__Instructions for the task__
The reply should match the listing below character for character, except that no image is carried over.

__Data provided__
*** Begin section ***

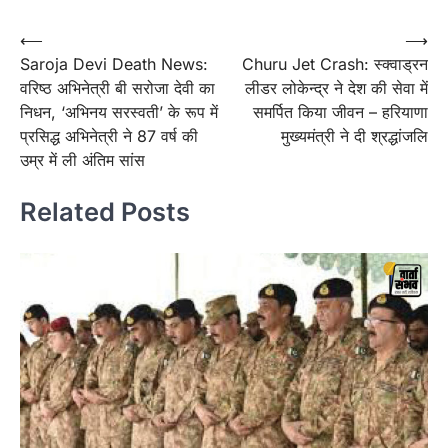
Post
⟵
⟶
Saroja Devi Death News:
Churu Jet Crash: स्क्वाड्रन
navigation
वरिष्ठ अभिनेत्री बी सरोजा देवी का
लीडर लोकेन्द्र ने देश की सेवा में
निधन, ‘अभिनय सरस्वती’ के रूप में
समर्पित किया जीवन – हरियाणा
प्रसिद्ध अभिनेत्री ने 87 वर्ष की
मुख्यमंत्री ने दी श्रद्धांजलि
उम्र में ली अंतिम सांस
Related Posts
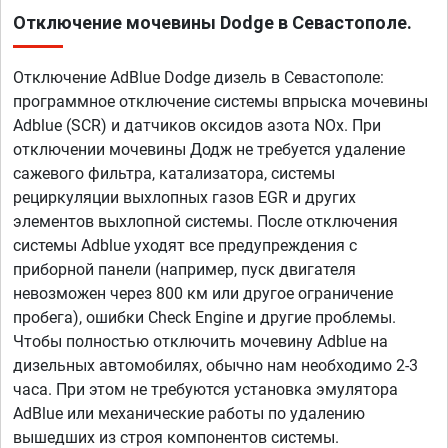
Отключение мочевины Dodge в Севастополе.
Отключение AdBlue Dodge дизель в Севастополе:
программное отключение системы впрыска мочевины
Adblue (SCR) и датчиков оксидов азота NOx. При
отключении мочевины Додж не требуется удаление
сажевого фильтра, катализатора, системы
рециркуляции выхлопных газов EGR и других
элементов выхлопной системы. После отключения
системы Adblue уходят все предупреждения с
приборной панели (например, пуск двигателя
невозможен через 800 км или другое ограничение
пробега), ошибки Check Engine и другие проблемы.
Чтобы полностью отключить мочевину Adblue на
дизельных автомобилях, обычно нам необходимо 2-3
часа. При этом не требуются установка эмулятора
AdBlue или механические работы по удалению
вышедших из строя компонентов системы.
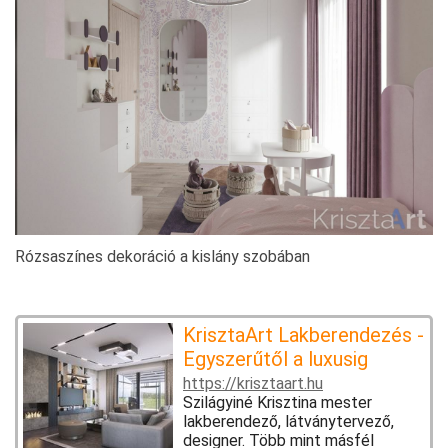
Rózsaszínes dekoráció a kislány szobában
KrisztaArt Lakberendezés -
Egyszerűtől a luxusig
https://krisztaart.hu
Szilágyiné Krisztina mester
lakberendező, látványtervező,
designer. Több mint másfél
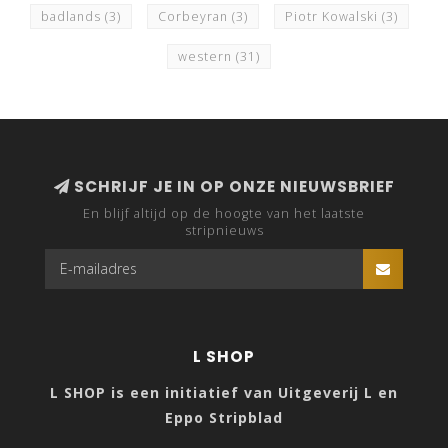
badlands
(3)
Corbeyran
(3)
Piotr Kowalski
(3)
western
(31)
SCHRIJF JE IN OP ONZE NIEUWSBRIEF
En blijf altijd op de hoogte van het laatste
stripnieuws
L SHOP
L SHOP is een initiatief van Uitgeverij L en
Eppo Stripblad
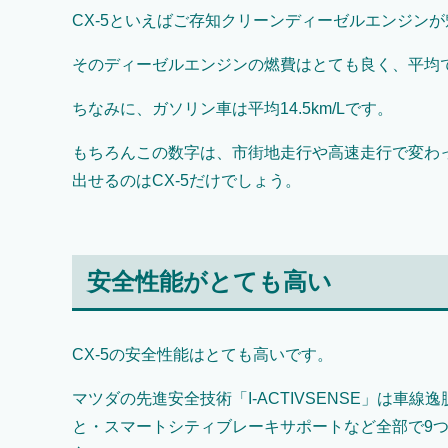
CX-5といえばご存知クリーンディーゼルエンジン
そのディーゼルエンジンの燃費はとても良く、平均で17.
ちなみに、ガソリン車は平均14.5km/Lです。
もちろんこの数字は、市街地走行や高速走行で変わ
出せるのはCX-5だけでしょう。
安全性能がとても高い
CX-5の安全性能はとても高いです。
マツダの先進安全技術「I-ACTIVSENSE」は車
と・スマートシティブレーキサポートなど全部で9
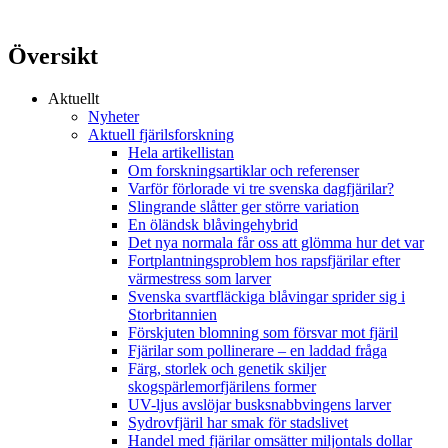
Översikt
Aktuellt
Nyheter
Aktuell fjärilsforskning
Hela artikellistan
Om forskningsartiklar och referenser
Varför förlorade vi tre svenska dagfjärilar?
Slingrande slåtter ger större variation
En öländsk blåvingehybrid
Det nya normala får oss att glömma hur det var
Fortplantningsproblem hos rapsfjärilar efter
värmestress som larver
Svenska svartfläckiga blåvingar sprider sig i
Storbritannien
Förskjuten blomning som försvar mot fjäril
Fjärilar som pollinerare – en laddad fråga
Färg, storlek och genetik skiljer
skogspärlemorfjärilens former
UV-ljus avslöjar busksnabbvingens larver
Sydrovfjäril har smak för stadslivet
Handel med fjärilar omsätter miljontals dollar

*** End section ***

__Answer to the problem__
Post
⟵
⟶
Saroja Devi Death News:
Churu Jet Crash: स्क्वाड्रन
navigation
वरिष्ठ अभिनेत्री बी सरोजा देवी का
लीडर लोकेन्द्र ने देश की सेवा में
निधन, ‘अभिनय सरस्वती’ के रूप में
समर्पित किया जीवन – हरियाणा
प्रसिद्ध अभिनेत्री ने 87 वर्ष की
मुख्यमंत्री ने दी श्रद्धांजलि
उम्र में ली अंतिम सांस
Related Posts
Отключение мочевины Dodge в Севастополе.
Отключение AdBlue Dodge дизель в Севастополе:
программное отключение системы впрыска мочевины
Adblue (SCR) и датчиков оксидов азота NOx. При
отключении мочевины Додж не требуется удаление
сажевого фильтра, катализатора, системы
рециркуляции выхлопных газов EGR и других
элементов выхлопной системы. После отключения
системы Adblue уходят все предупреждения с
приборной панели (например, пуск двигателя
невозможен через 800 км или другое ограничение
пробега), ошибки Check Engine и другие проблемы.
Чтобы полностью отключить мочевину Adblue на
дизельных автомобилях, обычно нам необходимо 2-3
часа. При этом не требуются установка эмулятора
AdBlue или механические работы по удалению
вышедших из строя компонентов системы.
Rózsaszínes dekoráció a kislány szobában
KrisztaArt Lakberendezés -
Egyszerűtől a luxusig
https://krisztaart.hu
Szilágyiné Krisztina mester
lakberendező, látványtervező,
designer. Több mint másfél
badlands
(3)
Corbeyran
(3)
Piotr Kowalski
(3)
western
(31)
SCHRIJF JE IN OP ONZE NIEUWSBRIEF
En blijf altijd op de hoogte van het laatste
stripnieuws
L SHOP
L SHOP is een initiatief van Uitgeverij L en
Eppo Stripblad
CX-5といえばご存知クリーンディーゼルエンジン
そのディーゼルエンジンの燃費はとても良く、平均で17.
ちなみに、ガソリン車は平均14.5km/Lです。
もちろんこの数字は、市街地走行や高速走行で変わ
出せるのはCX-5だけでしょう。
安全性能がとても高い
CX-5の安全性能はとても高いです。
マツダの先進安全技術「I-ACTIVSENSE」は車
と・スマートシティブレーキサポートなど全部で9
Översikt
Aktuellt
Nyheter
Aktuell fjärilsforskning
Hela artikellistan
Om forskningsartiklar och referenser
Varför förlorade vi tre svenska dagfjärilar?
Slingrande slåtter ger större variation
En öländsk blåvingehybrid
Det nya normala får oss att glömma hur det var
Fortplantningsproblem hos rapsfjärilar efter
värmestress som larver
Svenska svartfläckiga blåvingar sprider sig i
Storbritannien
Förskjuten blomning som försvar mot fjäril
Fjärilar som pollinerare – en laddad fråga
Färg, storlek och genetik skiljer
skogspärlemorfjärilens former
UV-ljus avslöjar busksnabbvingens larver
Sydrovfjäril har smak för stadslivet
Handel med fjärilar omsätter miljontals dollar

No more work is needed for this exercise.